Dec 7, 2023 - World

"Confessions" of a U.S.-born Pinochet hitman declassified

A memorial plaque remembers Orlando Letelier and Ronni Moffitt who they were assassinated by a car bomb explosion on September 21, 1976, in Washington, D.C.

A memorial plaque remembers exiled Chilean diplomat Orlando Letelier and Institute for Policy Studies staffer Ronni Moffitt, who were assassinated by Pinochet regime's secret police via a car bomb on September 21, 1976, in Washington, D.C. Photo: Oliver Contreras for The Washington Post via Getty Images

Recently declassified notes reveal for the first time the entire scope of the role an agent in Chilean dictator Augusto Pinochet's secret police played in multiple assassinations and in a fatal 1976 Washington car bombing that shocked Americans.

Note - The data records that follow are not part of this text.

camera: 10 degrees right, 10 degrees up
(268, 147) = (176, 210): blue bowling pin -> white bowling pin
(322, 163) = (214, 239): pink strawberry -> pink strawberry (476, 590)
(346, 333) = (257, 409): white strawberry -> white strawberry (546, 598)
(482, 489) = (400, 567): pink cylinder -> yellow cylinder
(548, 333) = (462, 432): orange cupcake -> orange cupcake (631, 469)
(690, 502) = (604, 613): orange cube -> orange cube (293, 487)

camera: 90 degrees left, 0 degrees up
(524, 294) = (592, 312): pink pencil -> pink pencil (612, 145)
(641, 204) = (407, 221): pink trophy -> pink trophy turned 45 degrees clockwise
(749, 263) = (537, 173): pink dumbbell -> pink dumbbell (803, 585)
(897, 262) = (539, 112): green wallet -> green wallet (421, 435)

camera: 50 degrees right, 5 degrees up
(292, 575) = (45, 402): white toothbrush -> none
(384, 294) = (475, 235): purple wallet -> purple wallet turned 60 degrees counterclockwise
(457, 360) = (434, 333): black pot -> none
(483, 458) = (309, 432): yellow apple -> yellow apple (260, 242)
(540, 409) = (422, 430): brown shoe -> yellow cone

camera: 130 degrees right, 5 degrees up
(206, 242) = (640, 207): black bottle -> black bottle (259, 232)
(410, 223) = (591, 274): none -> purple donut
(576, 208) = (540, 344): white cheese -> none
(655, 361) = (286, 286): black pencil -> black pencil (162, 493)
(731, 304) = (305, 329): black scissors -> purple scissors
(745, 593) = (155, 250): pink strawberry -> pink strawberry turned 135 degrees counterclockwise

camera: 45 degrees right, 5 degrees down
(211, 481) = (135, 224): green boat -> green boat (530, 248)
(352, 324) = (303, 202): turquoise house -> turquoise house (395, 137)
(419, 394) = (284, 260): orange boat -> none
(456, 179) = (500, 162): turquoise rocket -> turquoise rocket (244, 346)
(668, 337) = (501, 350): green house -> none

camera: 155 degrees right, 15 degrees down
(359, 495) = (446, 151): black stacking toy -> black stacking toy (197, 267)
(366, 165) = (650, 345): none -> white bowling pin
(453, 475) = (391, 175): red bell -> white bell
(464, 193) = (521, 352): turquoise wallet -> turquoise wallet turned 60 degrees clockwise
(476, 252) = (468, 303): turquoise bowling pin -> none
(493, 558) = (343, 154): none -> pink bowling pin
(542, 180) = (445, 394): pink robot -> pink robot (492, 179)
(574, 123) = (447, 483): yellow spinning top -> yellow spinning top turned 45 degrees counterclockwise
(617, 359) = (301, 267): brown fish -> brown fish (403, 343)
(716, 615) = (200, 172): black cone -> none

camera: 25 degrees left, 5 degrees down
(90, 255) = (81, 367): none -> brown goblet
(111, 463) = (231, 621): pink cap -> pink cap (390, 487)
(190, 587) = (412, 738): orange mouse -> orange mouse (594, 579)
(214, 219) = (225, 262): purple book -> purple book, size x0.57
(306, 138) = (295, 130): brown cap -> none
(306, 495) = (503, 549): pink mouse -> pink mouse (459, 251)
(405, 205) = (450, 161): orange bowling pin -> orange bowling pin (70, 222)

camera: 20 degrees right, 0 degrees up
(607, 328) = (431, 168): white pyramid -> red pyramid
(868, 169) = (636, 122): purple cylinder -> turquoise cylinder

The big picture: That assassination in Washington of an exiled Chilean diplomat laid bare the brutality of Pinochet's regime to U.S. government officials, some of whom, including former U.S. Secretary of State Henry Kissinger, had facilitated the coup that resulted in Pinochet coming to power.

  • Kissinger died last week.

Details: The National Security Archive, an independent, non-profit investigative journalism center at George Washington University that seeks to declassify U.S. documents, released notes written by Michael Townley last month. Townley was born in the U.S.

  • They show that as a member of Chile's Dirección de Inteligencia Nacional, known as DINA, Townley used nerve gas to murder Chileans and participated in one of the most notorious attacks of terror on U.S. soil.
  • Documents reveal Townley plotted the assassination of former Chilean foreign minister Orlando Letelier, who died in the car bombing on Sept. 21, 1976. Letelier's colleague, 25-year-old Ronni Karpen Moffitt, was also killed in the explosion.
  • According to the notes, Townley said he received orders to assassinate Letelier from a Chilean military and DINA operative, and he recruited anti-Fidel Castro Cuban Americans to carry out the murder.

In another batch of documents, Townley writes about worrying that the Chilean government may kill him rather than turn him over to the FBI for the Letelier and Moffitt killings.

  • The Pinochet regime did turn Townley over to the FBI on April 8, 1978, and soon after he pleaded guilty.
  • Townley served 62 months in prison after his 1979 sentencing.

Context: Chile was one of several countries the U.S. saw as crucial during the Cold War to halt the spread of leftist governments as the U.S. was embattled in the Vietnam War.

  • The U.S. helped overthrow democratically-elected President Salvador Allende, a leftist who died during a Sept. 11, 1973, coup d'état, paving the way for Pinochet's rise to power.
  • The U.S. State Department in August released two formerly top-secret documents that shed light on how former President Richard Nixon was kept in the loop on details of the coup as it unfolded.
  • Chileans in September commemorated the 50-year mark since Pinochet came to power.

What they're saying: The Townley documents' release was the first time that his four-year career as a DINA assassin was "reproduced in full and published together," the National Security Archive said.

  • Parts of his confessions have appeared in books and articles as researchers and reporters gained access to Chile's judicial files over the years, but not in full, the center said.